Rise to Peace blog

ISIS Claims Responsibility for the Suicide Bombing in Pakistan

According to security officials, a suicide explosion occurred on March 4th during prayer services at a Shia Muslim Mosque in the northern Pakistani city of Peshawar, killing at least 58 people and injuring almost 200 others. On a side note, while terrorism in Pakistan has decreased in the past few years, the underlying foundations of extremism, such as Al-Qaeda and ISIS, remain active. Pakistan had 319 terrorism-related incidents in 2020, according to the South Asia Terrorism Portal, with 169 civilian casualties. This is down from roughly 4,000 such instances in 2013, which resulted in over 2,700 civilian deaths. Will this recent attack serve as a major blow in the next few months in Pakistan?
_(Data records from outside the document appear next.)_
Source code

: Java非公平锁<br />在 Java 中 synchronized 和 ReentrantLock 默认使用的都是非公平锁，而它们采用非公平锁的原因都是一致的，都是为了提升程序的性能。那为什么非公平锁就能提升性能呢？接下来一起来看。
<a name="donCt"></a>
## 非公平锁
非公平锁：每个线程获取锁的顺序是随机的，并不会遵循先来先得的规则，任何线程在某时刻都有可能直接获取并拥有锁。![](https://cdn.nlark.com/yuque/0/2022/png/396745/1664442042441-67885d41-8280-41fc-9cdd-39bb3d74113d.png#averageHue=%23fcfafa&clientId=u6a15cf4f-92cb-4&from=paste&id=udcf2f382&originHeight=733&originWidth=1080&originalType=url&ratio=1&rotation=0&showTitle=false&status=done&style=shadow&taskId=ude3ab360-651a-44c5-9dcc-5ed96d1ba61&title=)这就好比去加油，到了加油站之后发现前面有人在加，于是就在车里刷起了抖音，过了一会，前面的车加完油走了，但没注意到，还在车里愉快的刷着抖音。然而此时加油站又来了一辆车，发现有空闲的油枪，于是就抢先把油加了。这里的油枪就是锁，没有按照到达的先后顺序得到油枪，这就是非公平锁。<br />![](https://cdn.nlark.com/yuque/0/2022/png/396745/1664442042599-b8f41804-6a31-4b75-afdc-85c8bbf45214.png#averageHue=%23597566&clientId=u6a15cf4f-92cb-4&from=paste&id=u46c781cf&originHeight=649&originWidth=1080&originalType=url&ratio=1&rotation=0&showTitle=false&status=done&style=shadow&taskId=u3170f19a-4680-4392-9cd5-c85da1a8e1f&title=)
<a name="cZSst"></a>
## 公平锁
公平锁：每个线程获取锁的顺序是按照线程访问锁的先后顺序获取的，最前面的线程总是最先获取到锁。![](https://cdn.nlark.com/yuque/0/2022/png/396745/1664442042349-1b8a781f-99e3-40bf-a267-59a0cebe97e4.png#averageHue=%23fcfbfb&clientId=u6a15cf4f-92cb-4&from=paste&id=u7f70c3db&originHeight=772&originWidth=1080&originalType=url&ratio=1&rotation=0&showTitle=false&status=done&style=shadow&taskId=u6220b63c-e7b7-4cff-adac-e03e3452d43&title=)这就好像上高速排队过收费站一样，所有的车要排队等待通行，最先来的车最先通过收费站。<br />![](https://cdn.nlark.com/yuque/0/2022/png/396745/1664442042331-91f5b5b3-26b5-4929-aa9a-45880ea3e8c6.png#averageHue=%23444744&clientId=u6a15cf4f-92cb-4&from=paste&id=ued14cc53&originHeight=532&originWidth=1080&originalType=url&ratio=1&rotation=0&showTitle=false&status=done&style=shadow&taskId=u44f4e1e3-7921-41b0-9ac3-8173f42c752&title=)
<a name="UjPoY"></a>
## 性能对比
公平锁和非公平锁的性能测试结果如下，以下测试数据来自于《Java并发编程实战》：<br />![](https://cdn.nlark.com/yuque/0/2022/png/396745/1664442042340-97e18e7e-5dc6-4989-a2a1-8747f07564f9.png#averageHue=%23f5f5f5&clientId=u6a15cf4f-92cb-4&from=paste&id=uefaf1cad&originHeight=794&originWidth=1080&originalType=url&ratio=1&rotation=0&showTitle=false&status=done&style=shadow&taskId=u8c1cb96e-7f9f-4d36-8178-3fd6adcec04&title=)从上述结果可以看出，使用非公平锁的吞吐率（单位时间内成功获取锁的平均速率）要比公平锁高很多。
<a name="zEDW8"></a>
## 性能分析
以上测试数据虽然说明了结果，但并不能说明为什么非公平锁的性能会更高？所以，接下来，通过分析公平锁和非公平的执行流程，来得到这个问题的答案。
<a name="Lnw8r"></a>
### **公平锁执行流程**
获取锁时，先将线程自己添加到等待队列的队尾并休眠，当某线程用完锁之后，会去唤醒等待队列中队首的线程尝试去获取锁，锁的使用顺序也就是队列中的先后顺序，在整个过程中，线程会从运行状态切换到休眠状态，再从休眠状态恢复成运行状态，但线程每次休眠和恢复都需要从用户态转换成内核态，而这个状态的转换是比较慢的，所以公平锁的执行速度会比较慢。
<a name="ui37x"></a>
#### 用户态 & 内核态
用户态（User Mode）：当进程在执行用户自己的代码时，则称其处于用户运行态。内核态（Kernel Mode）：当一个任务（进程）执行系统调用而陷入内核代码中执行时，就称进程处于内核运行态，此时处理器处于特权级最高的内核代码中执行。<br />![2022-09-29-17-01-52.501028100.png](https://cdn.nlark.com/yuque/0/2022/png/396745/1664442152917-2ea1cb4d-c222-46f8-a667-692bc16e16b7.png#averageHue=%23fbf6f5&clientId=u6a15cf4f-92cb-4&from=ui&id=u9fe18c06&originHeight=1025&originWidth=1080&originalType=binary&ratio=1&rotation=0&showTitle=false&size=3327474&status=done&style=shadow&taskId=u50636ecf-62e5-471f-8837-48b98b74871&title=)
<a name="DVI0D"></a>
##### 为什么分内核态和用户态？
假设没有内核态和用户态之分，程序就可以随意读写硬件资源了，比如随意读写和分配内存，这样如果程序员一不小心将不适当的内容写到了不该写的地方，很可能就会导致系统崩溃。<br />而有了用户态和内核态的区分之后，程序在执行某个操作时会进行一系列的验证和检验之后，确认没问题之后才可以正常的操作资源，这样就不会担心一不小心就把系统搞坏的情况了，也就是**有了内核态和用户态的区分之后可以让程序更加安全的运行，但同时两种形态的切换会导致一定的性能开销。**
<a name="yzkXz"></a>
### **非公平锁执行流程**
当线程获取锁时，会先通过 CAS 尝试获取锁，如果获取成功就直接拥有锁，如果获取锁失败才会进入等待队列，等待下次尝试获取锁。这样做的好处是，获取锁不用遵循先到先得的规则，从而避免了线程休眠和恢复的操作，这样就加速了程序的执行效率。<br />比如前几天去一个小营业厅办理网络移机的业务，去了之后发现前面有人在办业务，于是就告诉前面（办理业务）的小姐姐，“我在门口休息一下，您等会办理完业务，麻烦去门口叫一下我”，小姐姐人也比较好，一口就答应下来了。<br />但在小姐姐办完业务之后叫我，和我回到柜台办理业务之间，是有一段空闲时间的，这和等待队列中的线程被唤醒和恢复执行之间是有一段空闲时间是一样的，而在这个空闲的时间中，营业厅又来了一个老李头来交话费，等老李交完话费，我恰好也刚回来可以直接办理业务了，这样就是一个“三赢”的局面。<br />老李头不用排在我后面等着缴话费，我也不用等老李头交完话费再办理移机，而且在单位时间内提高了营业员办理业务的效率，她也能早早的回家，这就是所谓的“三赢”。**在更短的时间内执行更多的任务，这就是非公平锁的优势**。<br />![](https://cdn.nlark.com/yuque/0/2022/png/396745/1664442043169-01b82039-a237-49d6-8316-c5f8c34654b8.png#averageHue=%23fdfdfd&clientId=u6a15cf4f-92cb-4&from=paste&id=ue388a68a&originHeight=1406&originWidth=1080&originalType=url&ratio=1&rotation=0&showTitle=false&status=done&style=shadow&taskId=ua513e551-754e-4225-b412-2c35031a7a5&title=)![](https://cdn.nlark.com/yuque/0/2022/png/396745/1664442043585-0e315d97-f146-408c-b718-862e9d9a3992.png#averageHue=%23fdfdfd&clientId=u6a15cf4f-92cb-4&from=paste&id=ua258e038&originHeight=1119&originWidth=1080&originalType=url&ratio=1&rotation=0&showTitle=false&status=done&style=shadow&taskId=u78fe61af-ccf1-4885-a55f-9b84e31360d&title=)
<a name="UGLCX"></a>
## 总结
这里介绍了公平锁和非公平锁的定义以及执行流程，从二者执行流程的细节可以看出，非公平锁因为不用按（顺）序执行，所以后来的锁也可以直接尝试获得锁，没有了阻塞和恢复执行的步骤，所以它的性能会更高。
The Islamic State claimed responsibility for the blast in a statement on Friday, making it one of the group’s largest operations within Pakistan. When police stopped an armed man on a motorcycle near the mosque, he opened fire before forcing his way inside a congested hall and detonating his suicide vest, according to senior police official Haroon Rasheed. As specified by Moazzam Jah Ansari, the chief police commander for Khyber Pakhtunkhwa province, where Peshawar is the capital, the assailant had attached a strong explosive charge to his body, containing 5 kg (12 lbs.) of explosives.

Several of the injured, according to Asim Khan, a spokeswoman for Peshawar’s Lady Reading hospital, were in serious condition. Hundreds of people were hurt by shrapnel, several had their legs amputated, and others were hit by flying debris. Doctors struggled to transport the injured into operating rooms at the hospital’s emergency department, which was chaotic. Hundreds of families gathered outside the emergency room, many of whom were sobbing and shaking their heads, desperate for information on their family members.

Shia Muslims as ISIS Targets

When reviewing the actual circumstances of earlier attacks, it is evident that ISIS, an extreme Sunni militant group, has long targeted Shia Muslims in Afghanistan, Libya, Iraq, Iran, and now Pakistan, and has a particular interest in the Hazara ethnic minority, which is primarily Shia. Pakistan is predominantly Sunni, with 76 percent of Pakistanis identifying as Sunni and 10–15 percent of Shia, based on a 2010 estimate.

ISIS issued a statement in 2021 claiming that it would assault Shia in their homes and centers “by any means conceivable,” from “slaughtering their necks to distributing their limbs.” Murder and other inhumane acts inflicting severe pain are alleged crimes against humanity committed by ISIS. According to the group’s public statements, the violent attacks are clearly part of a determined policy.

Until recently, there was no animosity between Sunni and Shi’a religious organizations. The origins of terrorist attacks against Shi’a in Pakistan may be traced back to General Zia-ul-dictatorship Haq’s, which began in 1978 after a military takeover the previous year and lasted until his death in 1988. Following the 1979 Iranian revolution, many majority Sunni states, including Pakistan, began to be concerned about the spread of Shi’a Islam. To counter this, Zia bolstered ties with Saudi Arabia and welcomed Wahhabism, a hardline interpretation of Sunni Islam.

In 2011, extreme Sunni militants published an open letter to Quetta’s Shi’a community, which is mostly Hazara, declaring that “all Shi’a are deserving of killing” and that they intend to “create a Pakistan graveyard.” These words were supplemented by a methodical wave of terror directed at Shi’a professionals, officials, and visitors traveling to and from holy places and festivals in Pakistan. Militant groups have continued to target Shi’a professionals to this day, and all of these assaults have indeed been particularly violent in recent times. Militants and terrorist organizations have destroyed social gatherings and thickly urbanized Shi’a neighborhoods with reckless abandon.

A Weak Government is a Weak Defense Force

Vulnerability in the Pakistani government has impacted the lives of the minorities, such as schooling and career opportunities. This insecurity presents itself along gender lines as well, with Hazara women’s mobility being severely limited. As ISIS gains momentum, attacks on minorities will undoubtedly become more cautious in the coming months. To state the obvious, Pakistan has poor governance, allowing extremist organizations to carry out minor to major attacks in regions and cities. Pakistan’s administration lacks transparency and accountability. Political instability and corruption are also present, and the Pakistani government’s ongoing struggles will not be enough to silence ISIS, which will continue to grow in strength.

Developing investigation protocols and the use of corroborating analysis in the formulation of terrorism cases would be extremely beneficial in combating this expanding threat. Improving state and cross coordination on intelligence, police, and counter-terrorism divisions in Pakistan, as well as strengthening capacity on terrorism-related situation plans and promoting greater judicial legitimacy and human rights for minorities, are all crucial. Regardless of the support given by other countries to counter threats in Pakistan, it would be useless if the internal system of their government was compromised.